The pediatric IgA nephropathy (IgAN) cases with eGFR<90 ml/min/1.73m2 (eGFR<90) at onset are regarded as a type of severe case in the Japanese Clinical Practice Guidelines for Pediatric IgA Nephropathy 2020. However, clinicopathological characteristics of those patients are not clarified.
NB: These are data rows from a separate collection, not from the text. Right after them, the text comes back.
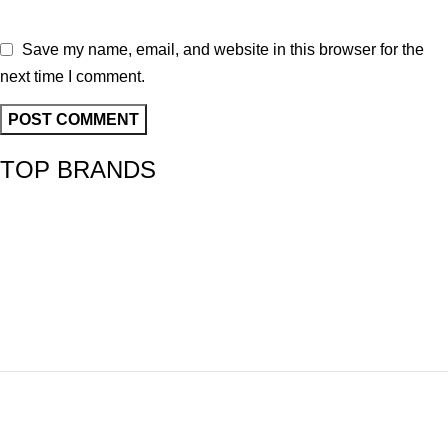
Save my name, email, and website in this browser for the
next time I comment.
TOP BRANDS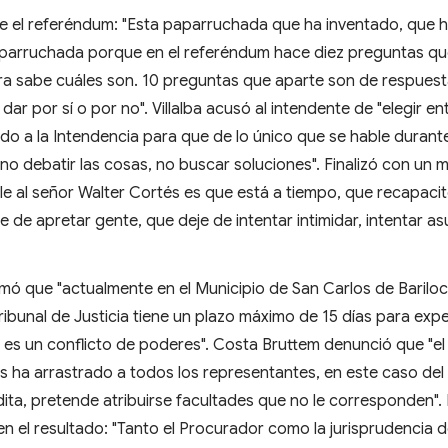
nte el referéndum: "Esta paparruchada que ha inventado, que 
parruchada porque en el referéndum hace diez preguntas qu
iera sabe cuáles son. 10 preguntas que aparte son de respues
dar por sí o por no". Villalba acusó al intendente de "elegir en
lado a la Intendencia para que de lo único que se hable durant
o debatir las cosas, no buscar soluciones". Finalizó con un 
rle al señor Walter Cortés es que está a tiempo, que recapaci
e de apretar gente, que deje de intentar intimidar, intentar as
mó que "actualmente en el Municipio de San Carlos de Bariloc
ibunal de Justicia tiene un plazo máximo de 15 días para exp
 es un conflicto de poderes". Costa Bruttem denunció que "el
s ha arrastrado a todos los representantes, en este caso del
dita, pretende atribuirse facultades que no le corresponden". 
n el resultado: "Tanto el Procurador como la jurisprudencia d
So, the purpose of this study is to clarify the clinicopathological features of those with eGFR<90 at onset.

Methods

From July 1976 to December 2018, among 560 children with biopsy-proven IgAN at Kobe University and Wakayama Medical University, Cr-eGFR at onset was available in 555. We investigated clinicopathological differences in 107 (19.3%) patients with eGFR<90 at onset and the other 448 patients.

Results

About 30% of eGFR<90 cases were detected as with gross hematuria. And there were significant differences in the proportion of boys (69.2 vs. 51.8%, p=0.001), onset age (9.6 vs. 11.0 years, p<0.0001), the prevalence of nephrotic syndrome (10.3 vs. 4.9%, p=0.004), proteinuria (1.2 vs. 0.9 g/gCr, p=0.03), and renal biopsy before 1990 vs. after 1990 (73.8 vs. 33.7%, p<0.0001). There was no significant difference in pathological findings. The renal survival rate in the eGFR<90 group was significantly lower (77.9 vs. 93.3% at 15 years; 95%CI: 53.3-91.6 vs. 83.8-97.0%, p=0.006). In patients with eGFR<90 at onset, when irreversible eGFR<60 state is defined as kidney failure, the patients who progressed to kidney failure showed lower eGFR at onset (64.7 vs. 78.2 ml/min/1.73m2, p=0.0001), heavier proteinuria (2.6 vs. 1.0 g/gCr, p=0.008), and no remission of proteinuria after treatment (0.0 vs. 52.6%, p=0.001).

Conclusion

Cases with eGFR<90 at onset are clinically severe cases with various histopathological features, and some of them do not respond to treatment and have poor renal prognoses.